What is being asked:
Every line in the entries where "เฉพาะเจาะจง" is found should be copied.

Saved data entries
■ ■ ■ ■ ■ ■ ■
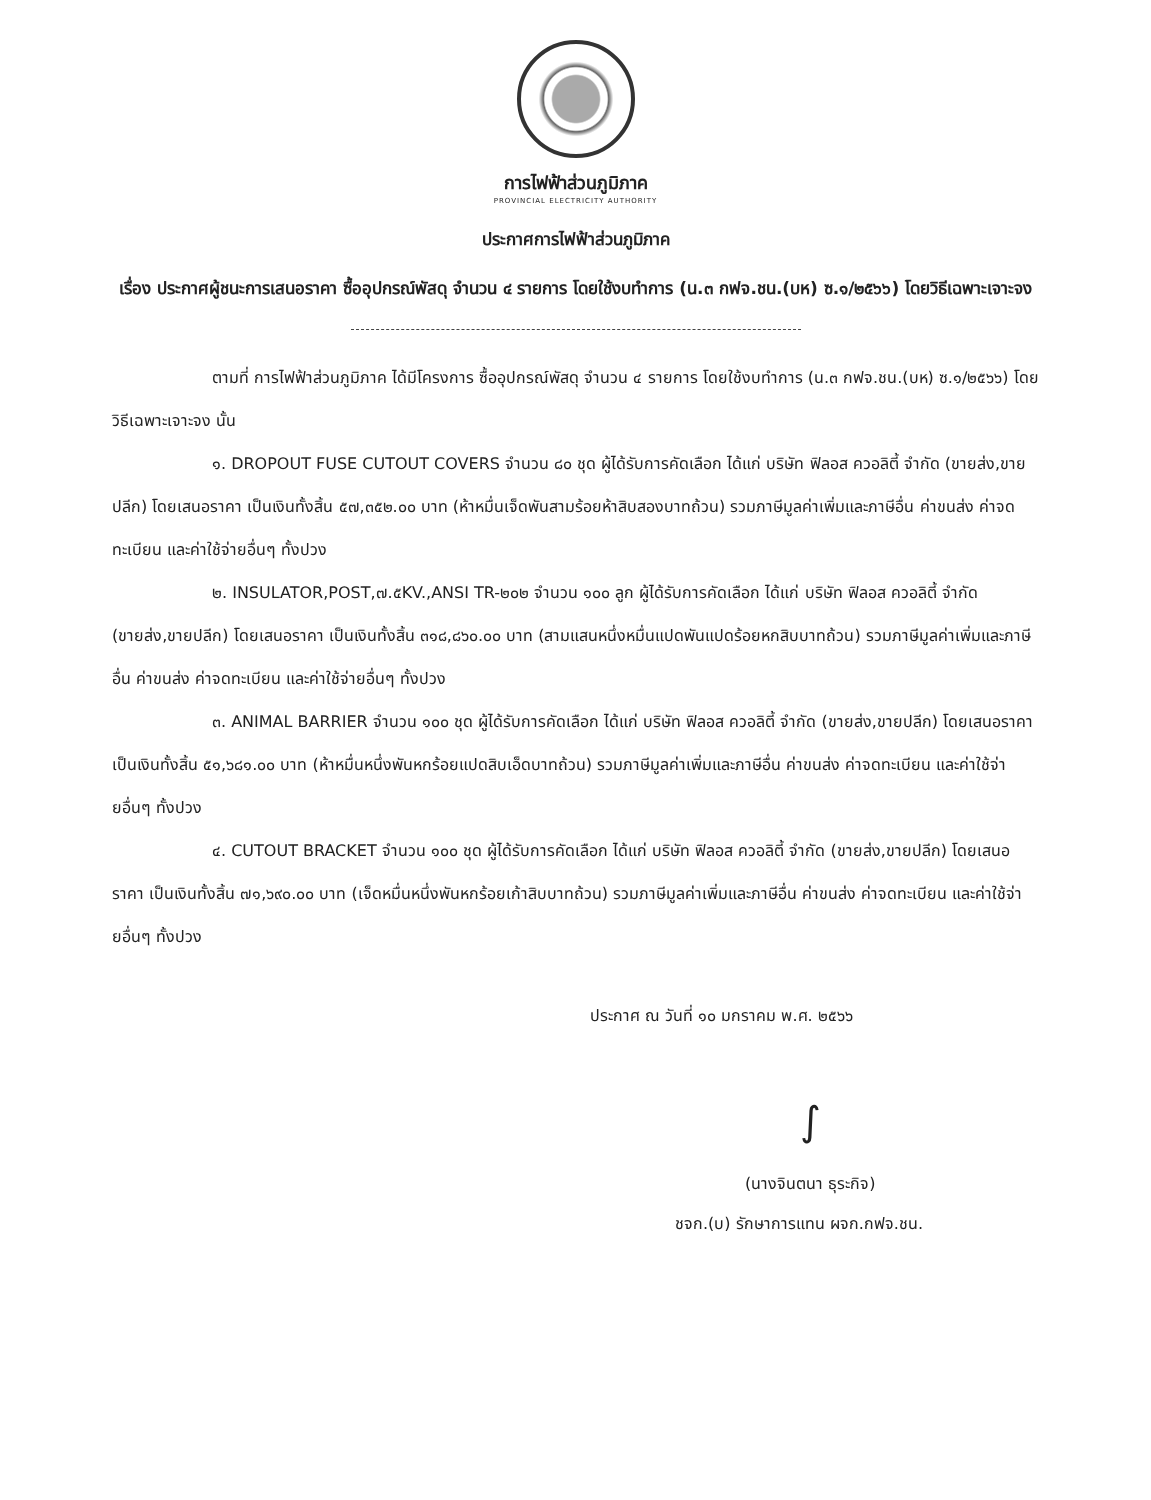การไฟฟ้าส่วนภูมิภาค
PROVINCIAL ELECTRICITY AUTHORITY
ประกาศการไฟฟ้าส่วนภูมิภาค
เรื่อง ประกาศผู้ชนะการเสนอราคา ซื้ออุปกรณ์พัสดุ จำนวน ๔ รายการ โดยใช้งบทำการ (น.๓ กฟจ.ชน.(บห) ซ.๑/๒๕๖๖) โดยวิธีเฉพาะเจาะจง
ตามที่ การไฟฟ้าส่วนภูมิภาค ได้มีโครงการ ซื้ออุปกรณ์พัสดุ จำนวน ๔ รายการ โดยใช้งบทำการ (น.๓ กฟจ.ชน.(บห) ซ.๑/๒๕๖๖) โดยวิธีเฉพาะเจาะจง นั้น
๑. DROPOUT FUSE CUTOUT COVERS จำนวน ๘๐ ชุด ผู้ได้รับการคัดเลือก ได้แก่ บริษัท ฟิลอส ควอลิตี้ จำกัด (ขายส่ง,ขายปลีก) โดยเสนอราคา เป็นเงินทั้งสิ้น ๕๗,๓๕๒.๐๐ บาท (ห้าหมื่นเจ็ดพันสามร้อยห้าสิบสองบาทถ้วน) รวมภาษีมูลค่าเพิ่มและภาษีอื่น ค่าขนส่ง ค่าจดทะเบียน และค่าใช้จ่ายอื่นๆ ทั้งปวง
๒. INSULATOR,POST,๗.๕KV.,ANSI TR-๒๐๒ จำนวน ๑๐๐ ลูก ผู้ได้รับการคัดเลือก ได้แก่ บริษัท ฟิลอส ควอลิตี้ จำกัด (ขายส่ง,ขายปลีก) โดยเสนอราคา เป็นเงินทั้งสิ้น ๓๑๘,๘๖๐.๐๐ บาท (สามแสนหนึ่งหมื่นแปดพันแปดร้อยหกสิบบาทถ้วน) รวมภาษีมูลค่าเพิ่มและภาษีอื่น ค่าขนส่ง ค่าจดทะเบียน และค่าใช้จ่ายอื่นๆ ทั้งปวง
๓. ANIMAL BARRIER จำนวน ๑๐๐ ชุด ผู้ได้รับการคัดเลือก ได้แก่ บริษัท ฟิลอส ควอลิตี้ จำกัด (ขายส่ง,ขายปลีก) โดยเสนอราคา เป็นเงินทั้งสิ้น ๕๑,๖๘๑.๐๐ บาท (ห้าหมื่นหนึ่งพันหกร้อยแปดสิบเอ็ดบาทถ้วน) รวมภาษีมูลค่าเพิ่มและภาษีอื่น ค่าขนส่ง ค่าจดทะเบียน และค่าใช้จ่ายอื่นๆ ทั้งปวง
๔. CUTOUT BRACKET จำนวน ๑๐๐ ชุด ผู้ได้รับการคัดเลือก ได้แก่ บริษัท ฟิลอส ควอลิตี้ จำกัด (ขายส่ง,ขายปลีก) โดยเสนอราคา เป็นเงินทั้งสิ้น ๗๑,๖๙๐.๐๐ บาท (เจ็ดหมื่นหนึ่งพันหกร้อยเก้าสิบบาทถ้วน) รวมภาษีมูลค่าเพิ่มและภาษีอื่น ค่าขนส่ง ค่าจดทะเบียน และค่าใช้จ่ายอื่นๆ ทั้งปวง
ประกาศ ณ วันที่ ๑๐ มกราคม พ.ศ. ๒๕๖๖
∫
(นางจินตนา ธุระกิจ)
ชจก.(บ) รักษาการแทน ผจก.กฟจ.ชน.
■ ■ ■ ■ ■ ■ ■
Exercise result:
เรื่อง ประกาศผู้ชนะการเสนอราคา ซื้ออุปกรณ์พัสดุ จำนวน ๔ รายการ โดยใช้งบทำการ (น.๓ กฟจ.ชน.(บห) ซ.๑/๒๕๖๖) โดยวิธีเฉพาะเจาะจง
ตามที่ การไฟฟ้าส่วนภูมิภาค ได้มีโครงการ ซื้ออุปกรณ์พัสดุ จำนวน ๔ รายการ โดยใช้งบทำการ (น.๓ กฟจ.ชน.(บห) ซ.๑/๒๕๖๖) โดยวิธีเฉพาะเจาะจง นั้น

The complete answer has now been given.